**WHAT IS BEING ASKED**
Take the entries below and write them out exactly, with each picture removed.
::: INFORMATION SUPPLIED
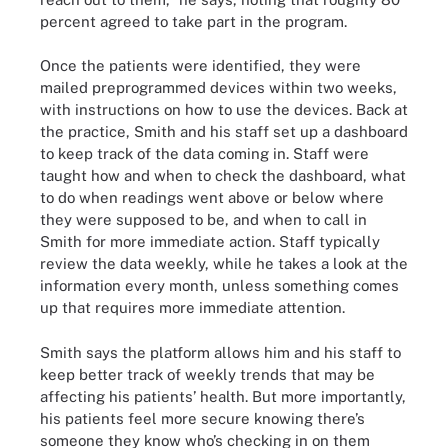
percent agreed to take part in the program.
Once the patients were identified, they were
mailed preprogrammed devices within two weeks,
with instructions on how to use the devices. Back at
the practice, Smith and his staff set up a dashboard
to keep track of the data coming in. Staff were
taught how and when to check the dashboard, what
to do when readings went above or below where
they were supposed to be, and when to call in
Smith for more immediate action. Staff typically
review the data weekly, while he takes a look at the
information every month, unless something comes
up that requires more immediate attention.
Smith says the platform allows him and his staff to
keep better track of weekly trends that may be
affecting his patients’ health. But more importantly,
his patients feel more secure knowing there’s
someone they know who’s checking in on them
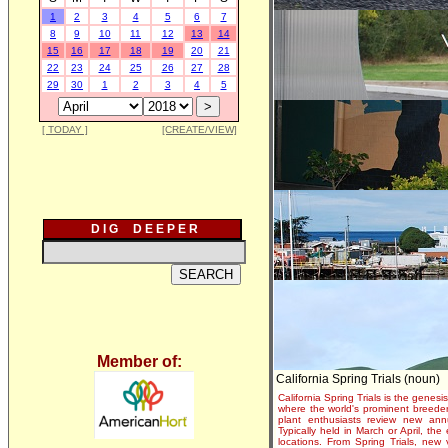
1
2
3
4
5
6
7
8
9
10
11
12
13
14
15
16
17
18
19
20
21
22
23
24
25
26
27
28
29
30
1
2
3
4
5
[ TODAY ]
[CREATE/VIEW]
D I G D E E P E R
Member of:
California Spring Trials (noun)
California Spring Trials is the genesis
where the world's prominent breeder
plant enthusiasts review new annu
Typically held in March or April, th
locations. From Spring Trials, new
::::::
**YOUR SOLUTION**
percent agreed to take part in the program.
Once the patients were identified, they were
mailed preprogrammed devices within two weeks,
with instructions on how to use the devices. Back at
the practice, Smith and his staff set up a dashboard
to keep track of the data coming in. Staff were
taught how and when to check the dashboard, what
to do when readings went above or below where
they were supposed to be, and when to call in
Smith for more immediate action. Staff typically
review the data weekly, while he takes a look at the
information every month, unless something comes
up that requires more immediate attention.
Smith says the platform allows him and his staff to
keep better track of weekly trends that may be
affecting his patients’ health. But more importantly,
his patients feel more secure knowing there’s
someone they know who’s checking in on them
1
2
3
4
5
6
7
8
9
10
11
12
13
14
15
16
17
18
19
20
21
22
23
24
25
26
27
28
29
30
1
2
3
4
5
[ TODAY ]
[CREATE/VIEW]
D I G D E E P E R
Member of:
California Spring Trials (noun)
California Spring Trials is the genesis
where the world's prominent breeder
plant enthusiasts review new annu
Typically held in March or April, th
locations. From Spring Trials, new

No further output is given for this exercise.